Benchmarking asks the question: “Can we do more good with the money than people in poverty can do themselves?” In the case we cannot, the answer isn’t to sit on the money while we brainstorm some more. It’s to hand over the money.

In fact, the very design of some benchmarking studies flattens the full impact of cash transfers. Take a recent study where researchers found the value of a business training when given as cash outperformed the training in increasing income, productive assets, and entrepreneurship – failing only on the measure of “business knowledge.” This headline result shows cash “beat” the training on the training’s terms, but doesn’t capture the other ways the cash improves lives. Because recipients could spend the cash on their specific needs, the same transfers increased household consumption, doubled savings, tripled livestock wealth, and improved subjective well-being.

Other evidence finds cash transfers increasing school attendance, health care access, and reducing child mortality, stunting, domestic violence and depression — with some results lasting a decade on. Studies also show a spillover effect because cash is spent locally: in our Kenya program, every $1,000 transferred created $2,500 of value in the wider economy.

It might take a half dozen well-targeted noncash programs to move all those outcomes; with cash it can take just one. This begs the question: why tinker with programs that might only move a few outcomes when cash can help a whole set?

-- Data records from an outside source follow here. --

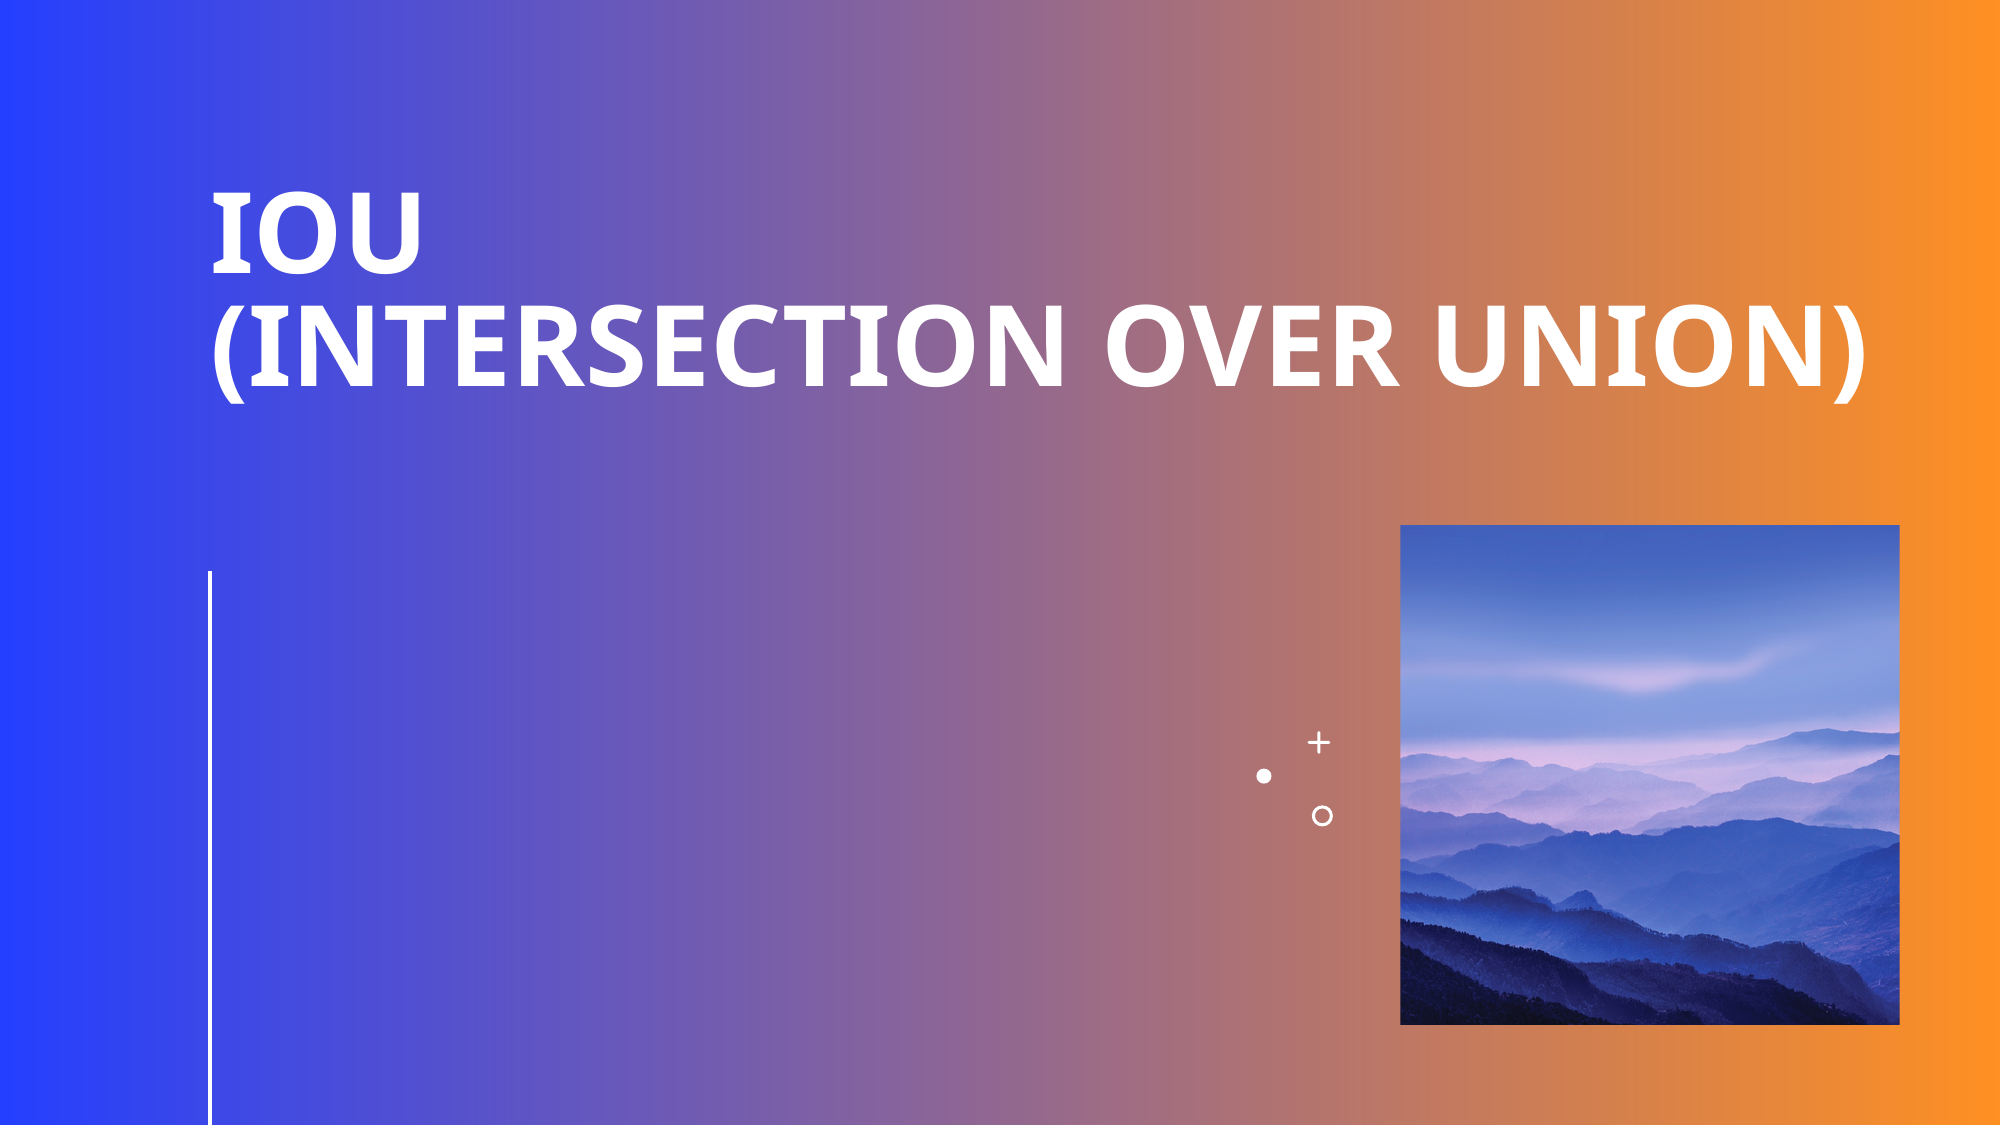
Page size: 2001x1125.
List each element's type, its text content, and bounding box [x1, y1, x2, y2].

title Iou (intersection over union) [210, 104, 1952, 409]
picture [1400, 525, 1900, 1026]
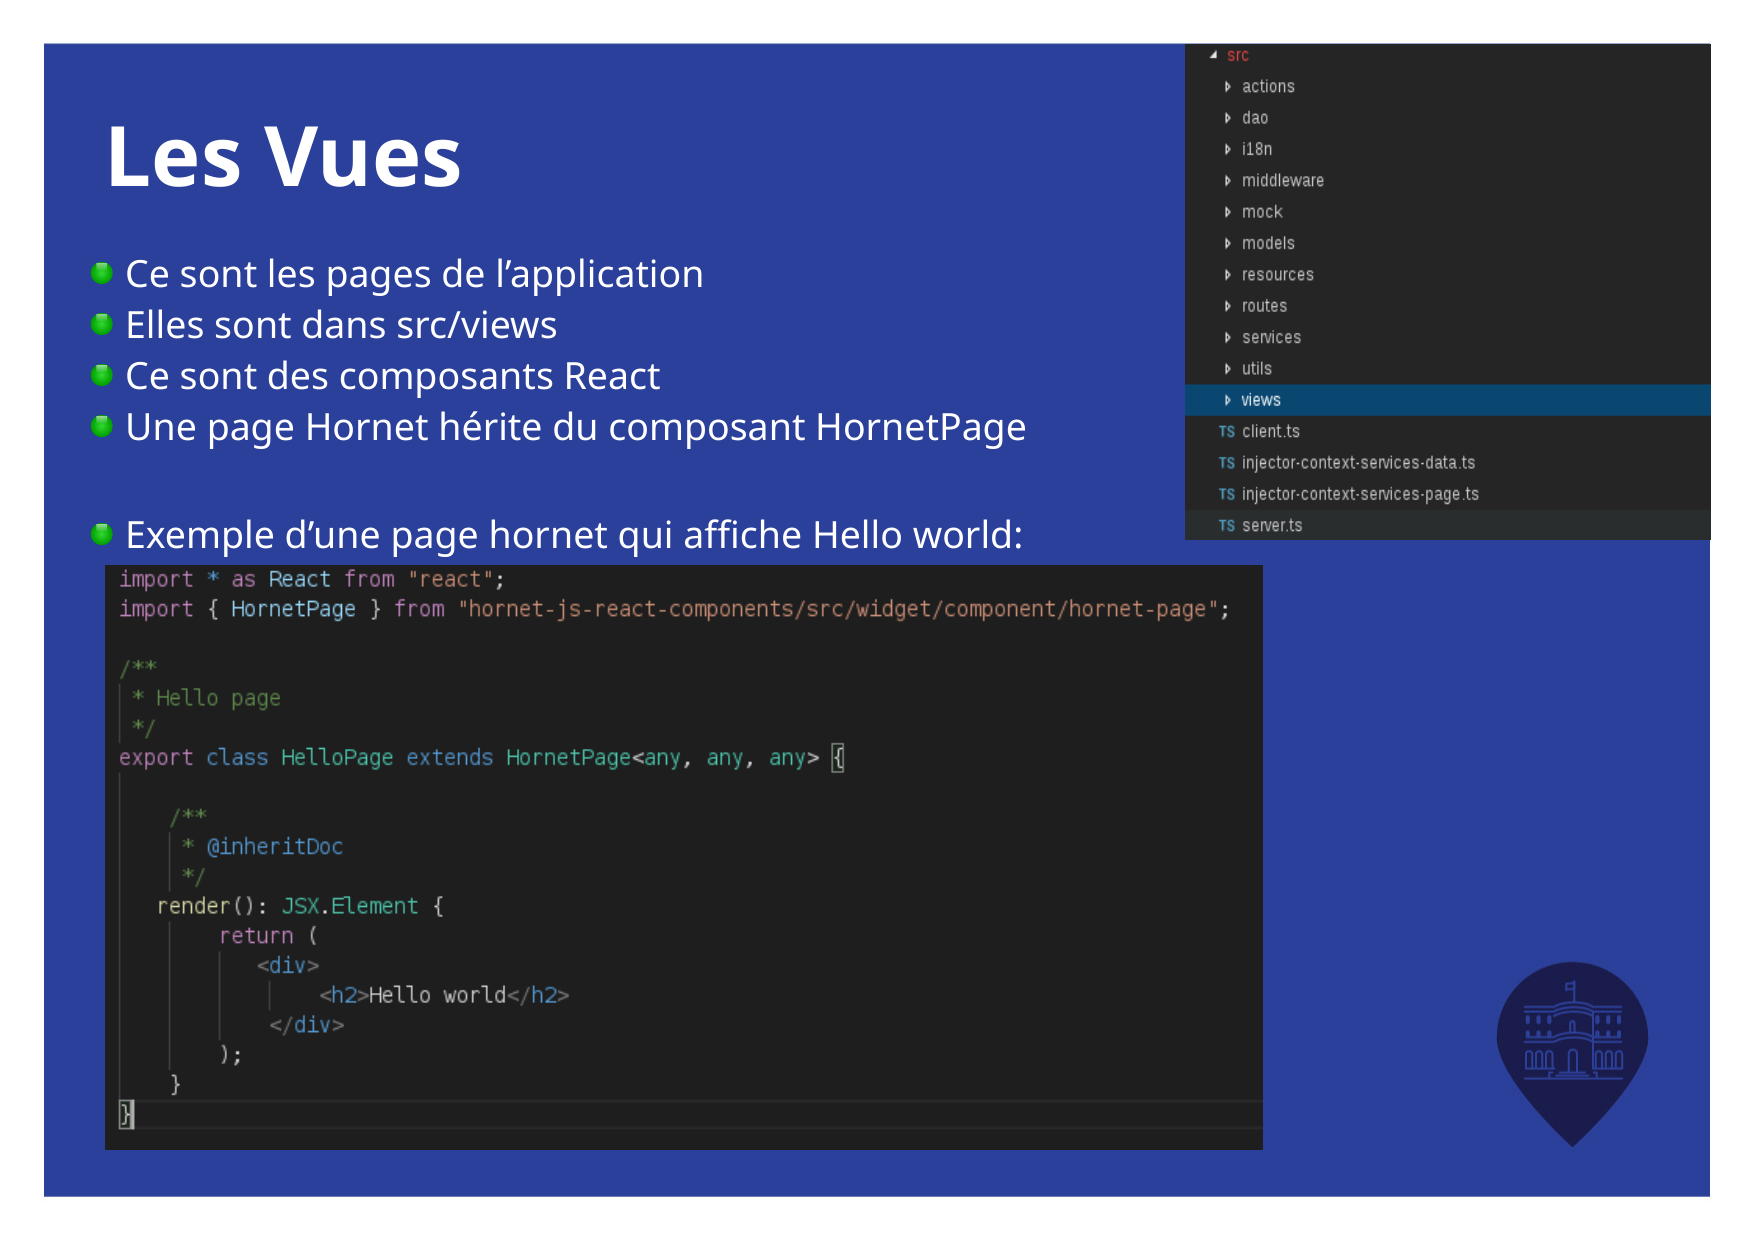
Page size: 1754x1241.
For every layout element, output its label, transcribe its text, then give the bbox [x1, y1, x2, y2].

title Les Vues [87, 49, 1185, 240]
picture [0, 0, 1754, 1241]
text_box Ce sont les pages de l’application Elles sont dans src/views Ce sont des composants React Une page Hornet hérite du composant HornetPage Exemple d’une page hornet qui affiche Hello world: [75, 240, 1688, 1231]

Every year that digital banking technology and mobile phone coverage advances, we can reach people living in extreme poverty faster and more directly than ever before. We’ve seen this work in the government of Togo’s Novissi program, which used satellite mapping and cell phone metadata to identify the rural poor and provide cash transfers during the COVID-19 pandemic. It is now being scaled up to include all households in extreme poverty. Large-scale cash social protection programs should play a major role in getting the world back on track to achieve SDG 1 and many other SDGs.

Direct cash should also be central to our climate response. Evidence shows sending funds to people affected by a climate disaster improves their resilience. Combining weather forecasting and phone records (with the right data protection) lets us target before disaster strikes. Digital payment can support communities protecting vital ecosystems as part of what is known as “nature-based solutions.” Taken together, these would be a game changer for our global climate response, addressing the criticism that too little climate finance is currently reaching people on the front lines and providing a vehicle for distributing loss and damage funding. Money in the hands of people in poverty is a radically decolonial and localized form of climate and development assistance.

It’s a mistake to use cash simply as a yardstick to measure the impact of traditional aid programs. Yes, cash is not a silver bullet. Yes, we must keep striving to make cash programming more inclusive, responsive, and efficient. Yes, we should explore what interventions or nudges combined with cash have even better impacts, asking: “What plus cash could beat cash?”

But there really is no time to waste. The world is facing a hunger crisis and on track to still have over half a billion people in extreme poverty by 2030. We have the methods and means to do more good. Now is the time to accelerate using what we know works: money in the hands of people who not only need it — but who will spend it better than we will.


Yolande Wright is the vice president of partnerships at GiveDirectly. She was previously global director of child poverty, climate and urban at Save the Children, and worked for over 20 years for the now defunct U.K. Department for International Development, including as head of the livelihoods profession. She is a passionate advocate for cash, social protection, and climate justice.